This lesson demonstrates how to map and visualize associated data on phylogenetic tree using ggtree. The materials were modified from the ggtree paper.

This lesson covers two general methods for mapping and visualizing associated data on phylogeny. Method 1 allows external data to be mapped on the tree structure and used as visual characteristic in tree and data visualization. Method 2 plots the data with the tree side by side using different geometric functions after reordering the data based o the tree structure.

Mapping data to the tree structure

One of the demands of mapping data is to link the data, such as phenotypic, experimental data and clinical data, to the tree structure, to display the data on the tree directly or use the data as visual characteristics of the tree branches/nodes. ggtree provides an operator, %<+%, for attaching external data to the ggtree object. Any data frame that contains a column of “node” or first column of taxa labels can be integrated using the %<+% operator. Multiple data sets can be attached progressively. When the data are attached, all the information stored in the data serve as numerical/categorical node attributes and can be directly used to visualize the tree by scaling the attributes as different colors or line sizes, label the tree using the original values of the attributes or parsing them as math expression, emoji or silhouette image.
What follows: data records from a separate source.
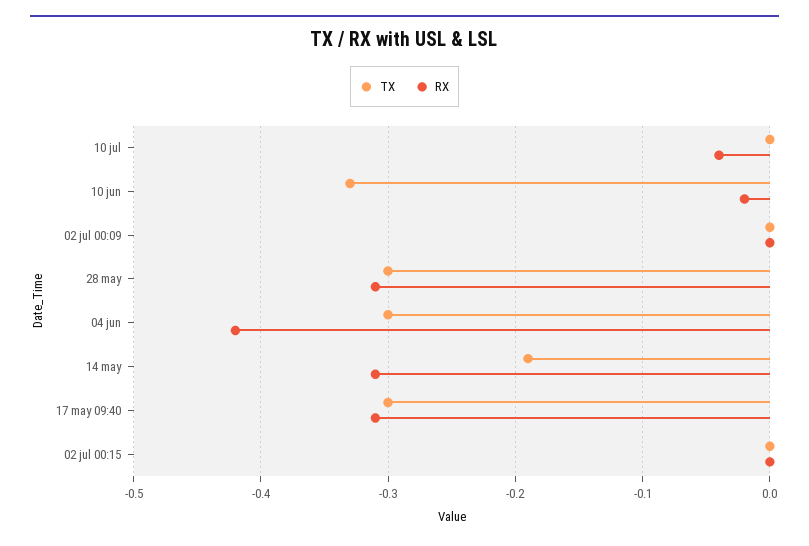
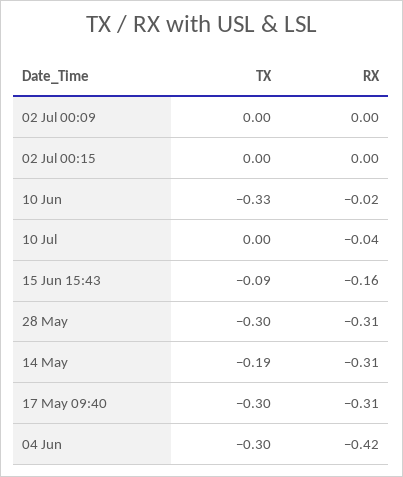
  {
    "TX": {
      "10 jul": 0,
      "10 jun": -0.33,
      "02 jul 00:09": 0,
      "28 may": -0.3,
      "04 jun": -0.3,
      "14 may": -0.19,
      "17 may 09:40": -0.3,
-     "02 jul 00:15": 0
+     "02 jul 00:15": 0,
+     "15 Jun 15:43": -0.09
    },
    "RX": {
      "10 jul": -0.04,
      "10 jun": -0.02,
      "02 jul 00:09": 0,
      "28 may": -0.31,
      "04 jun": -0.42,
      "14 may": -0.31,
      "17 may 09:40": -0.31,
-     "02 jul 00:15": 0
+     "02 jul 00:15": 0,
+     "15 Jun 15:43": -0.16
    }
  }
This example uses the %<+% operator to integrate taxon information and maps the data to different color and shape of symbolic points.

library(ggplot2)
library(ggtree)

x <- read.tree("data/tree_boots.nwk")
info <- read.csv("data/tip_data.csv")
p <- ggtree(x) %<+% info + xlim(-.1, 5)
p2 <- p + geom_tiplab(offset = 0.2) +
    geom_tippoint(aes(shape = trophic_habit, color = trophic_habit, size = mass_in_kg)) + 
    theme(legend.position = "right") + scale_size_continuous(range = c(3, 10))
print(p2)

Exercise 1

  1. Further integrate internal node data, and use posterior values to fill the background color to label internal nodes with vernacular names.

Align graph to the tree based on tree structure

Evolutionary data are heterogeneous and many data types cannot be displayed on the tree directly, such as genetic information at a pan-genome scale, multiple sequence alignment, and species abundance distributions. The issue is that we need to reorder the plot based on the tree structure if we want to align the plot with the tree side by side to interpret the data in evolutionary context. This is quite challenging as tree structure is not human friendly and need expertise in programming. Consequenctly, ggtree provides the facet_plot function internally reorders the input data based on the tree structure and visualizes the data at the specific panel by the geom function.

The following example re-create Figure 1 published on https://jvi.asm.org/content/91/21/e01285-17.

library(Biostrings)
library(tidyr)
library(ggplot2)
library(ggtree)

tree <- read.tree("data/HPV58.tree")

clade <- c(A3 = 92, A1 = 94, A2 = 108, B1 = 156, B2 = 159, C = 163, D1 = 173, D2 = 176)
tree <- groupClade(tree, clade)

## visualize the tree with tip labels and tree scale
p <- ggtree(tree, aes(color = group), ladderize = FALSE) 

tipseq_aln <- readDNAStringSet("data/HPV58_aln.fas")


## calculate pairwise hamming distances among sequences
tipseq_dist <- stringDist(tipseq_aln, method = "hamming")

## calculate percentage of differences
tipseq_d <- as.matrix(tipseq_dist) / width(tipseq_aln[1]) * 100

## convert the matrix to tidy data frame for facet_plot
dd <- as.data.frame(tipseq_d)
dd$seq1 <- rownames(tipseq_d)
td <- gather(dd,seq2, dist, -seq1)

## visualize the sequence differences using dot plot and line plot
## and align the sequence difference plot to the tree using facet_plot
p2 <- facet_plot(p, panel = "Sequence Distance", data = td, geom_point, 
            mapping = aes(x = dist, color = group), alpha = .6) %>%
    facet_plot(panel = "Sequence Distance", data = td, geom = geom_path, 
            mapping=aes(x = dist, group = seq2, color = group), alpha = .6)

print(p2)

Exercise 2

  1. create a dummy data and align a barplot (need ggstance::geom_barh layer) with the p2 show above.